Good motion systems feel invisible at first, then obvious in hindsight.
You notice them most when they’re missing: buttons that jump from state to state with no in‑between, panels that pop in from random directions, loaders that feel disconnected from the action that triggered them. The interface still “works”, but it doesn’t feel coherent.
Motion as language, not decoration
Instead of sprinkling animation wherever there’s empty space, it’s more useful to think of motion as a language with grammar and punctuation.
- Tap feedback says “we heard you”.
- Page transitions say “you’re in a new context”.
- Loading states say “we’re working on it”.
Each of these phrases should be spoken in a consistent tone across the product.
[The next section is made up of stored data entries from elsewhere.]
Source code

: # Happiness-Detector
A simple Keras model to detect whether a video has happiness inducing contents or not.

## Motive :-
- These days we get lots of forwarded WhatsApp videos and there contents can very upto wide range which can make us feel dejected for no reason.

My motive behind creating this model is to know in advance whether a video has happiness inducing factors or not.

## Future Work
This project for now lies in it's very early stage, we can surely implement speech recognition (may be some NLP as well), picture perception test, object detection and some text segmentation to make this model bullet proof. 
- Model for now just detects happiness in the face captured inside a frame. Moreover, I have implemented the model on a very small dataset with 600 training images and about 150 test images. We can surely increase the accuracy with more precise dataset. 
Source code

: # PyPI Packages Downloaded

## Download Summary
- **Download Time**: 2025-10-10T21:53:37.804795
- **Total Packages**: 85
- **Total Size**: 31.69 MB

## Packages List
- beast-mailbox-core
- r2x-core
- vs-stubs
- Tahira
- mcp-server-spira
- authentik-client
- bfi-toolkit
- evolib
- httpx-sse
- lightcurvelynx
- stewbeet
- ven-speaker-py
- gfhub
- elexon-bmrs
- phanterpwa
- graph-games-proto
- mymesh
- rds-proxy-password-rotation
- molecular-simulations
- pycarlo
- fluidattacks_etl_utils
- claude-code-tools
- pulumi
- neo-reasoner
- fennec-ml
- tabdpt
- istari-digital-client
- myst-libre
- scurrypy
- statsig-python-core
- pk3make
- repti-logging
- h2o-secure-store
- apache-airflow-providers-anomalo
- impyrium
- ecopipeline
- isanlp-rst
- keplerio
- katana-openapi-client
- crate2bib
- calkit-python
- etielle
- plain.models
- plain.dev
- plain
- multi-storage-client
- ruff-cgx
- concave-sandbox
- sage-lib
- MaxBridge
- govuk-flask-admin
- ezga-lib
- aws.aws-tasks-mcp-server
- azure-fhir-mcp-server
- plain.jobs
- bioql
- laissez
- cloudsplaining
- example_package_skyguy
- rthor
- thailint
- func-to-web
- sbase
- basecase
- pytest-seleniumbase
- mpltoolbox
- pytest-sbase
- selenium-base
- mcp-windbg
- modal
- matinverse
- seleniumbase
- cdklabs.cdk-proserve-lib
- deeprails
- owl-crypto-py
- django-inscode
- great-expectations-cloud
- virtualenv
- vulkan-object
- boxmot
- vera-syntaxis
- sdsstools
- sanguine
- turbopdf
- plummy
A primary button on the marketing site should move with the same character as a primary button in the app.
Defining a motion scale
Start with a very small timing scale:
120–160msfor taps, toggles, and quick affordances.200–260msfor dialogs and overlays.320–380msfor page transitions and large movements.
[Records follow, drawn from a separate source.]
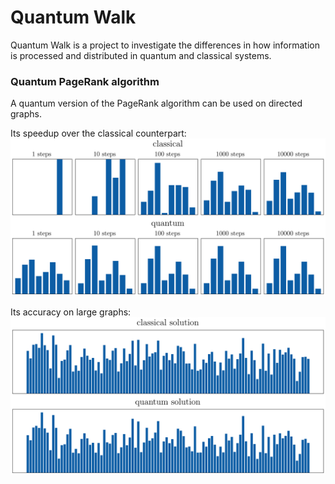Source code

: # Quantum Walk

Quantum Walk is a project to investigate the differences in how information is processed and distributed in quantum and classical systems.

### Quantum PageRank algorithm

A quantum version of the PageRank algorithm can be used on directed graphs.

Its speedup over the classical counterpart:
![quantum vs classical_timesteps](examples/example_quantum_vs_classical.png)


Its accuracy on large graphs:
![quantum large graphg](examples/example_quantum_large_graph.png)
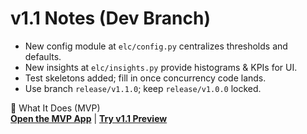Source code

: # v1.1 Notes (Dev Branch)

- New config module at `elc/config.py` centralizes thresholds and defaults.
- New insights at `elc/insights.py` provide histograms & KPIs for UI.
- Test skeletons added; fill in once concurrency code lands.
- Use branch `release/v1.1.0`; keep `release/v1.0.0` locked.


🎯 What It Does (MVP)  
[**Open the MVP App**](https://email-list-cleaner-v1-0-0-mvp.streamlit.app/) | [**Try v1.1 Preview**](https://email-list-cleaner-v1-1-preview.streamlit.app/)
Then pair those with a handful of easing curves:
- A snappy curve for high‑intent actions.
- A soft curve for hover and focus states.
- A settling curve for large movements that need to feel calm.
Once this scale exists, designers and engineers can reference motion tokens in
the same way they reference colors or type styles—motion.tap, motion.dialog,
motion.pageIn—instead of guessing per component.
Distance and direction
Timing alone isn’t enough. Distance and direction matter too:
- Elements that enter from the side should usually exit back the same way.
- Small elements rarely need to travel more than 8–16px.
- Larger panels can travel further, but often benefit from overlapping fades rather than huge translations.
Consistency here helps users build an intuition for where things “live” in the product.
Documenting the system
A motion system isn’t real until it’s documented. That doesn’t have to mean a heavy spec; even a one‑page reference that outlines:
- The timing scale.
- The easing curves.
- A few canonical examples (tap, dialog, page transition).
…is enough to align a team. From there, every new interaction plugs into the same grid, and the product starts to feel more cohesive with every release.